• **YOUR INSTRUCTIONS**:
Write out nothing but the lines from the first line of the entries below through the line with "index pip: (127, 100)"; no pictures go in.

• **Images with localized body landmarks**:
■ ■ ■ ■ ■ ■ ■

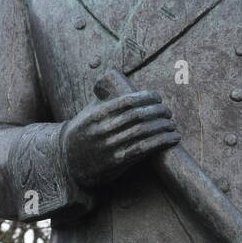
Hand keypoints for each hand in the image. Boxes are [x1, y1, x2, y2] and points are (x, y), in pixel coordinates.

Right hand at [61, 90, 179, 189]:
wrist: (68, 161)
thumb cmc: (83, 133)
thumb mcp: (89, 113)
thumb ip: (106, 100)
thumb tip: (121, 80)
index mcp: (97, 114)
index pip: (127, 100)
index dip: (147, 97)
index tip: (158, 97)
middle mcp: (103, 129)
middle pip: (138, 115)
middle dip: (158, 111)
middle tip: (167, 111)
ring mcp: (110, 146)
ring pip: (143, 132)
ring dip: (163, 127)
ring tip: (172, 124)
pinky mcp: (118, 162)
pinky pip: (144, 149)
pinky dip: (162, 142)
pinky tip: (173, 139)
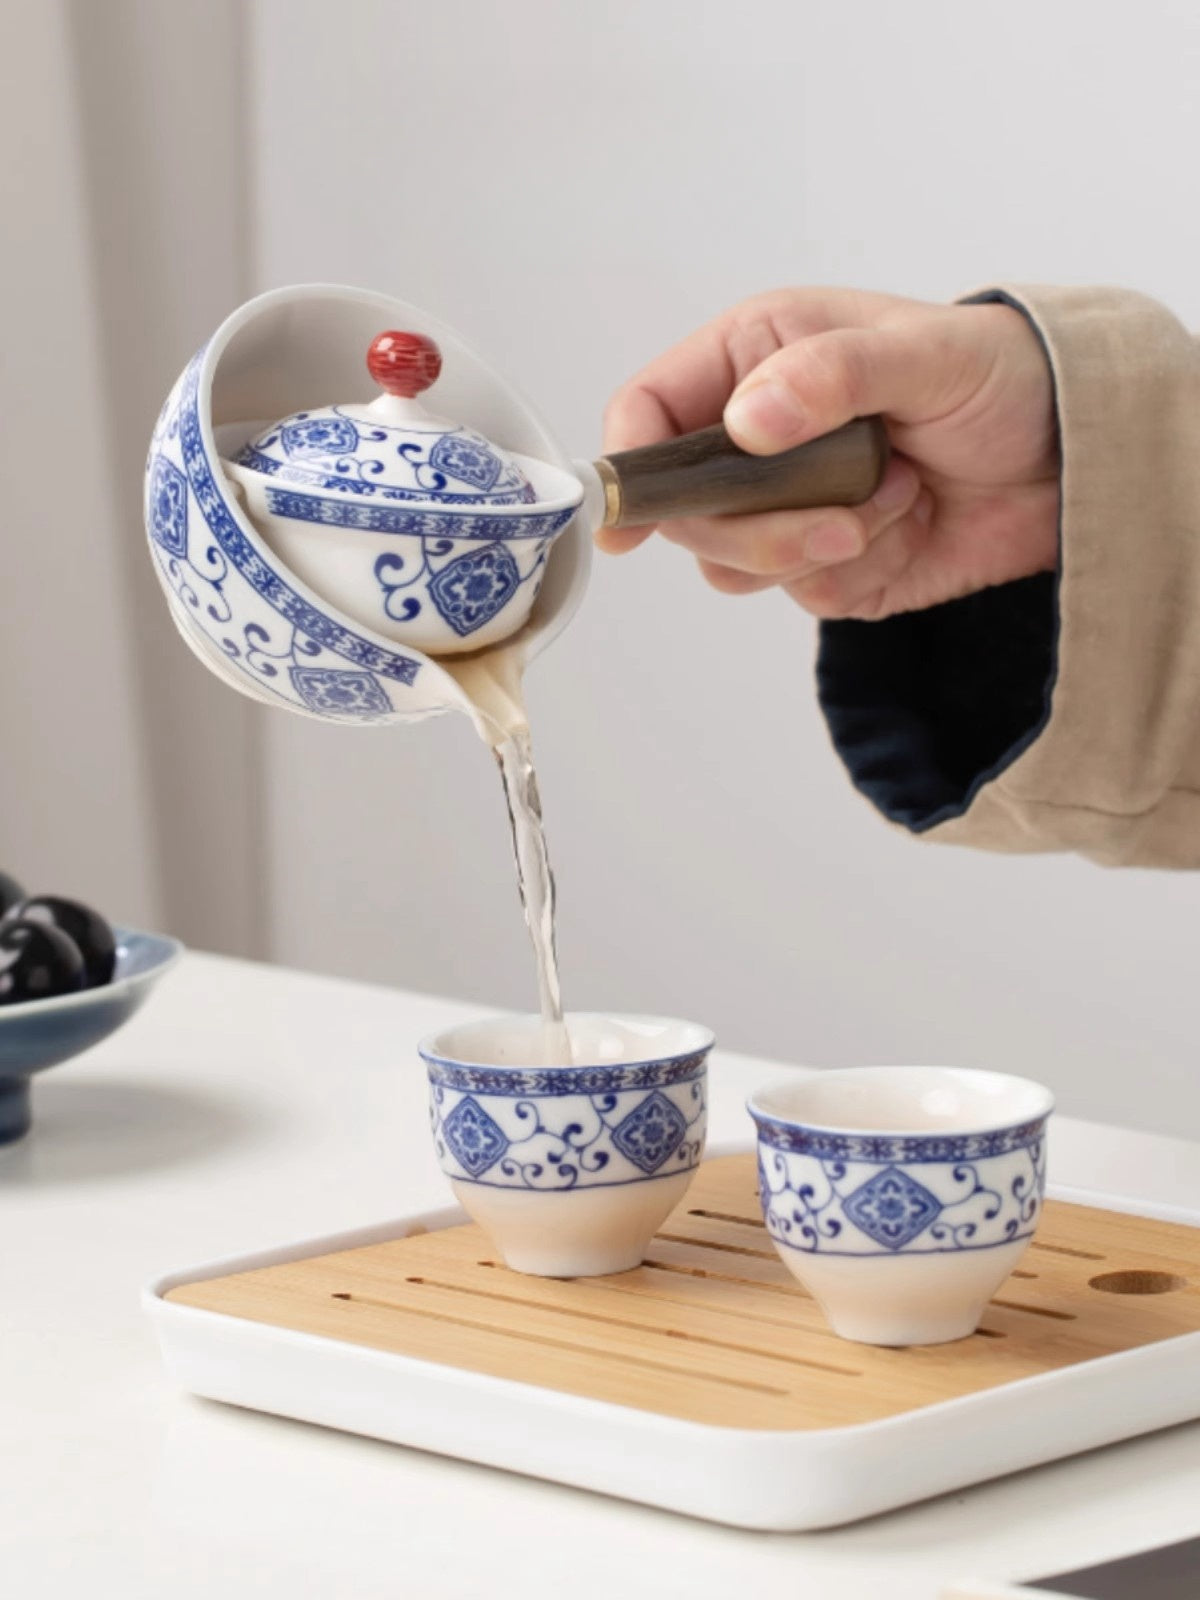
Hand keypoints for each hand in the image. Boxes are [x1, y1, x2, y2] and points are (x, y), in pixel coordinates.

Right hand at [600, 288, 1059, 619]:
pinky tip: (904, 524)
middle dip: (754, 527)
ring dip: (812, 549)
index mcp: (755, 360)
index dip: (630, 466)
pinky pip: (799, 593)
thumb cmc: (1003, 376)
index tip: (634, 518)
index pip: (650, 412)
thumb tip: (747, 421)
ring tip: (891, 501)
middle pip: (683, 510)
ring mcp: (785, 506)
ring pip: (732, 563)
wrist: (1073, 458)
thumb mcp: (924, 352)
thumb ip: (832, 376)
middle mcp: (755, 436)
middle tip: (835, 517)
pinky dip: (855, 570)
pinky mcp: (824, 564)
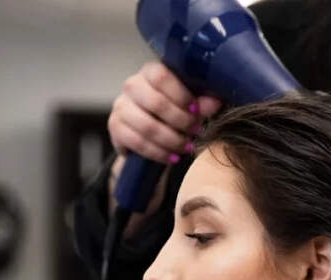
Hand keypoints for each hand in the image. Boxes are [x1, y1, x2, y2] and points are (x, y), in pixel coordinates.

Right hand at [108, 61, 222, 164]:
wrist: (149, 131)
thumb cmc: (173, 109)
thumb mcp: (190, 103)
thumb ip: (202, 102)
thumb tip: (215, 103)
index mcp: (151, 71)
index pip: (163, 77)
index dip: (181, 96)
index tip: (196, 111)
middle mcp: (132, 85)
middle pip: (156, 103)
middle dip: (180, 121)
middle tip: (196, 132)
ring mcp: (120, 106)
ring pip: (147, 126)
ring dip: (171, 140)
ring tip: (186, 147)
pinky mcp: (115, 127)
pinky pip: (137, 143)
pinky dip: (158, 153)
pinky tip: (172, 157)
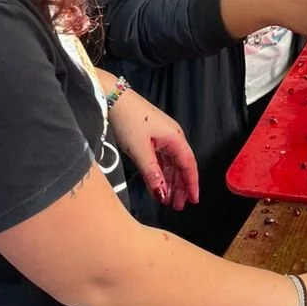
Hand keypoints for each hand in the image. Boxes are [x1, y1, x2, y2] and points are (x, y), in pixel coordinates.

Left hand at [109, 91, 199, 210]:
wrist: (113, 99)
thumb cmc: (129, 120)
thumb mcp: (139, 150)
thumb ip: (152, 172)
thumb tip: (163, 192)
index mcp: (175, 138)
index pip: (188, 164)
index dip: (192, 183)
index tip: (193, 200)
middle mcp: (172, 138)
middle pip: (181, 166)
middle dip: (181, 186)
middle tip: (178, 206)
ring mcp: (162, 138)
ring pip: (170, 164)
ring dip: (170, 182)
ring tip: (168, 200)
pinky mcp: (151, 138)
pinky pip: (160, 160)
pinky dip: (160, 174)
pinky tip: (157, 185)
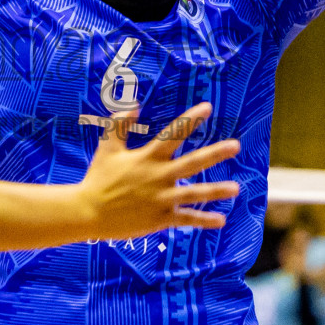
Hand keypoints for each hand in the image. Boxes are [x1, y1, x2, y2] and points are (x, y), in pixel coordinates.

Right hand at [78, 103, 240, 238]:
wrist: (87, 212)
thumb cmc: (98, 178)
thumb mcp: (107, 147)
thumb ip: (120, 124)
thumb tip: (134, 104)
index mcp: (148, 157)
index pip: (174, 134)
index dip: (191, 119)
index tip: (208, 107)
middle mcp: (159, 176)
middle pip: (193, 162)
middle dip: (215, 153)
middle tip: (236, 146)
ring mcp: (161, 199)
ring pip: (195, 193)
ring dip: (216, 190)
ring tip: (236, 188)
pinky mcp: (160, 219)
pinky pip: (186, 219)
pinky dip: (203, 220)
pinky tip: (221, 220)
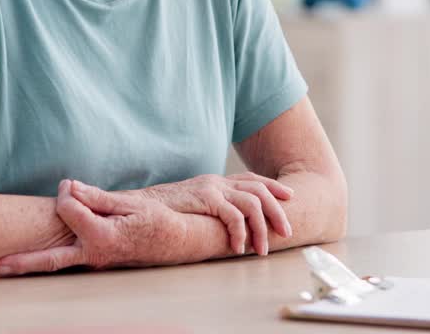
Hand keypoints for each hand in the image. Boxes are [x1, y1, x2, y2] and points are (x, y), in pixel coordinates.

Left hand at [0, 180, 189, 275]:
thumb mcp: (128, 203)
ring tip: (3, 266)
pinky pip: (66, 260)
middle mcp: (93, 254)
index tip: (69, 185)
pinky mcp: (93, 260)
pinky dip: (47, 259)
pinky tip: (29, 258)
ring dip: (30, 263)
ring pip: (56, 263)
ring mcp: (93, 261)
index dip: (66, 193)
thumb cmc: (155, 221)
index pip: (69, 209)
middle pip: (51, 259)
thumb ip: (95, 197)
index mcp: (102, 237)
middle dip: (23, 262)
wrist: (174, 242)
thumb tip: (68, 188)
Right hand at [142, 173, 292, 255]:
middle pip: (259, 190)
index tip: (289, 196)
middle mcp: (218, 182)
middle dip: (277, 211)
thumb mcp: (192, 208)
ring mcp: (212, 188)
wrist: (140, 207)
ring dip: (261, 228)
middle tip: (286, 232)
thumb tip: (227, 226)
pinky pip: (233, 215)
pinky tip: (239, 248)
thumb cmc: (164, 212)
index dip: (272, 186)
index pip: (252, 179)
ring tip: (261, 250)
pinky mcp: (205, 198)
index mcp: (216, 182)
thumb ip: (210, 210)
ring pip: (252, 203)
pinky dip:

■ ■ ■ ■ ■ ■ ■

• **TASK OUTPUT**:
Hand keypoints for each hand in the image. Boxes are [x1, y1, x2, y2] and points are (x, y), in pixel coordinates.

Right hand at [61, 90, 179, 189]:
wrist: (68, 161)
thumb cmc: (83, 133)
thumb mcp: (89, 113)
thumb ip: (106, 100)
thumb tip: (121, 80)
index mcp: (97, 114)
index pip: (127, 100)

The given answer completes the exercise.